The Benjamin Center at SUNY New Paltz will join Hudson River Valley Greenway and the Regional Plan Association to present the inaugural Landscape Conservation in the Hudson River Valley Conference, on Monday, Nov. 7 at the FDR Presidential Library and Museum in Hyde Park, N.Y.
This day-long event, co-sponsored by the National Park Service on the occasion of its 100th year of existence, highlights the National Park Service’s commitment to connecting more people to our nation’s natural landscapes, vibrant culture and rich history.
The conference agenda follows a narrative thread linking past conservation efforts led by the Hudson River School painters of scenic landscapes, to modern strategies being developed to protect the Hudson Valley for the next 100 years.
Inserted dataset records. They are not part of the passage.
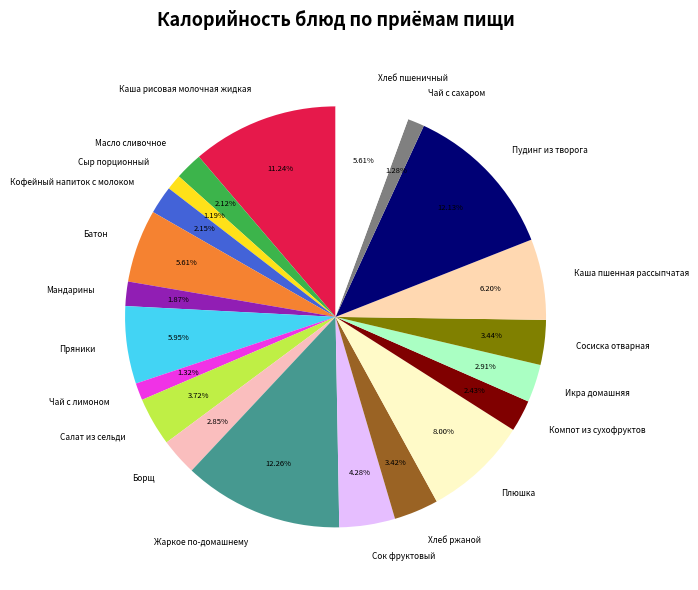

Approximately how many times larger is the value at Салат из сельди compared to Плюшка?

0.5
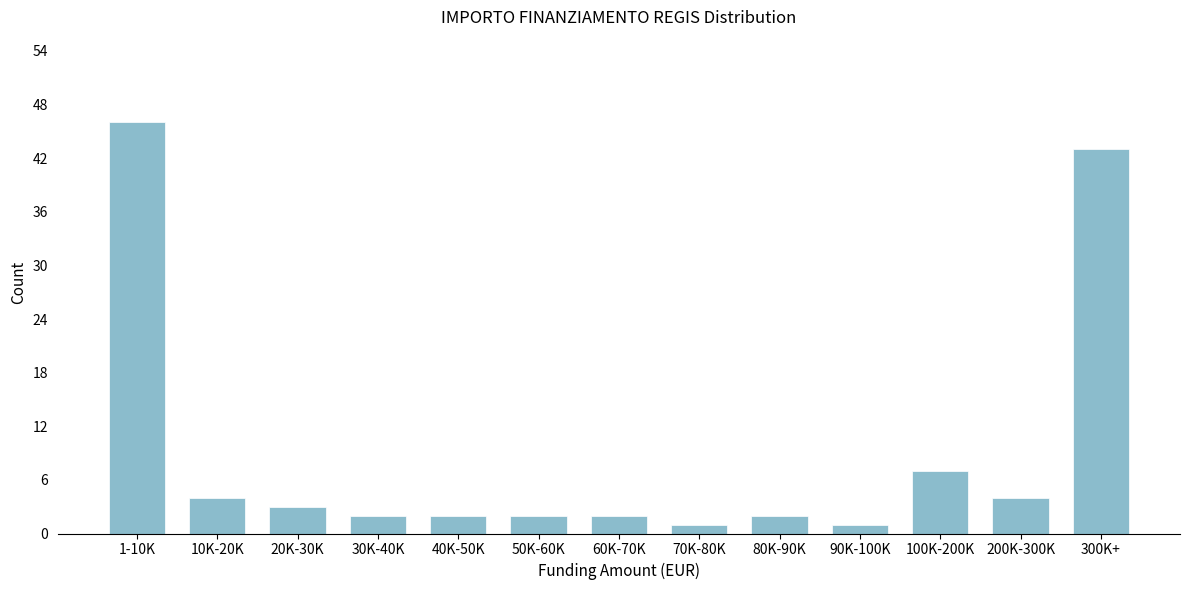

Reading right to left, what are all the values shown in this chart?

43	4	7	1	2	1	2	2	2	2	3	4	46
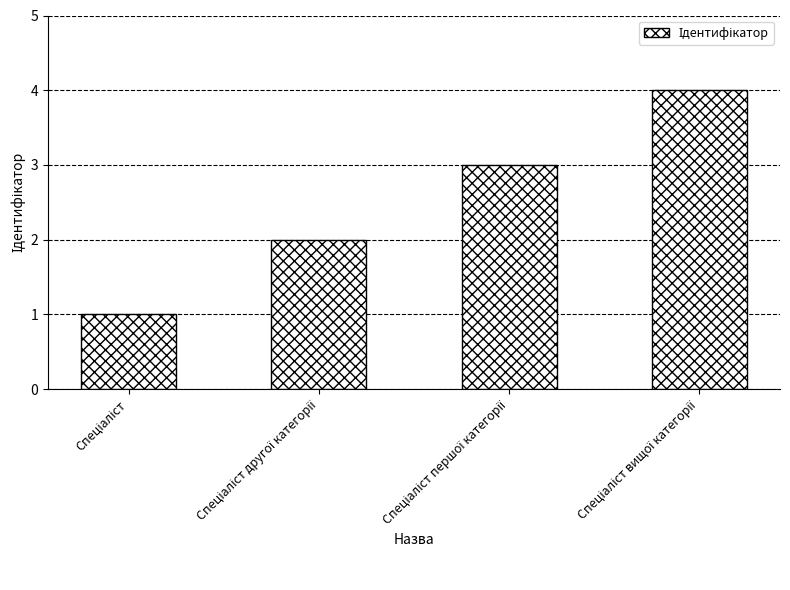

What is the value of the 4th bar from the left?

4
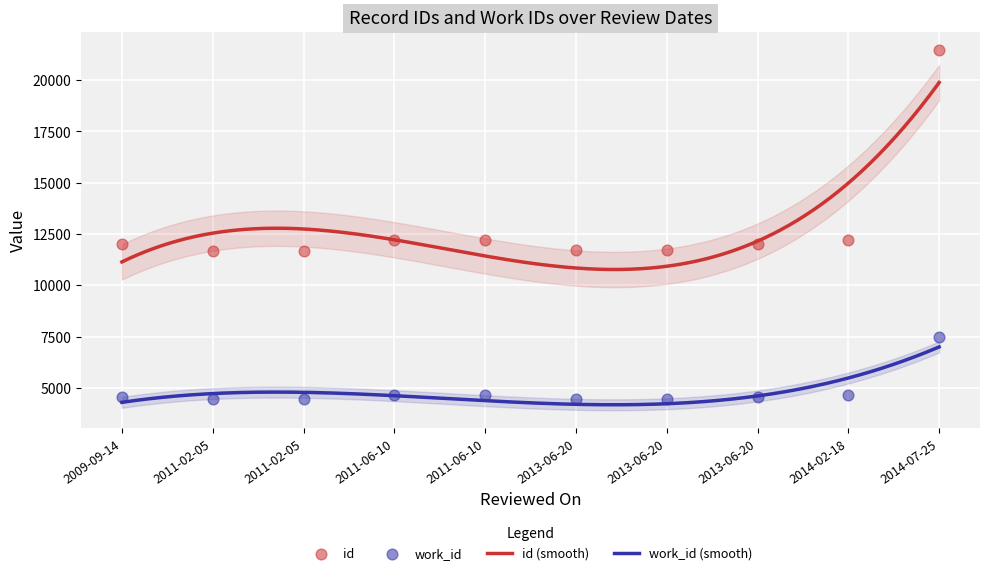

At how many categories does at least one series exceed 8756?

10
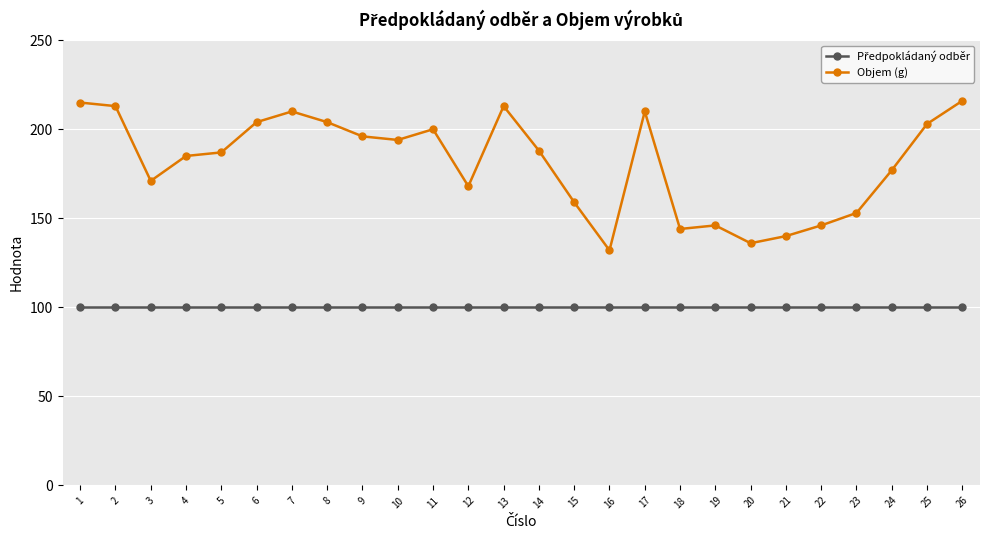

Does the chart display data point markers on the line(s)?

Yes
A morning plenary session and luncheon keynote will touch on the history of conservation efforts in the Hudson River Valley and beyond. The afternoon plenary will examine contemporary strategies for landscape conservation in the valley and foreshadow future possibilities and techniques for conservation.
The afternoon will also include a stakeholder engagement discussion of shared values related to regional land preservation, structured as a response to preliminary findings of a study being conducted by the Regional Plan Association and The Benjamin Center.
About the Conference Organizers:
The Benjamin Center at SUNY New Paltz conducts studies on topics of regional interest to bring visibility and focus to public policy matters, help communities work together to better serve citizenry and advance the public interest in our region.
Regional Plan Association (RPA) is America’s most distinguished urban research and advocacy organization. RPA works to improve the prosperity, infrastructure, sustainability and quality of life of the New York-New Jersey-Connecticut metropolitan region.
Hudson River Valley Greenway is a unique, New York State-sponsored program established by the Greenway Act of 1991. The program is designed to encourage projects and initiatives related to the intersecting goals of natural and cultural resource protection, regional planning, economic development, public access and heritage and environmental education. It provides technical assistance and catalytic grant funding for planning, water and land trails, and other projects that reinforce these goals. In keeping with the New York tradition of home rule, the Greenway program has no regulatory authority and participation by municipalities in Greenway programs and projects is entirely voluntary. The Greenway also manages the Hudson River Valley National Heritage Area in partnership with the National Park Service.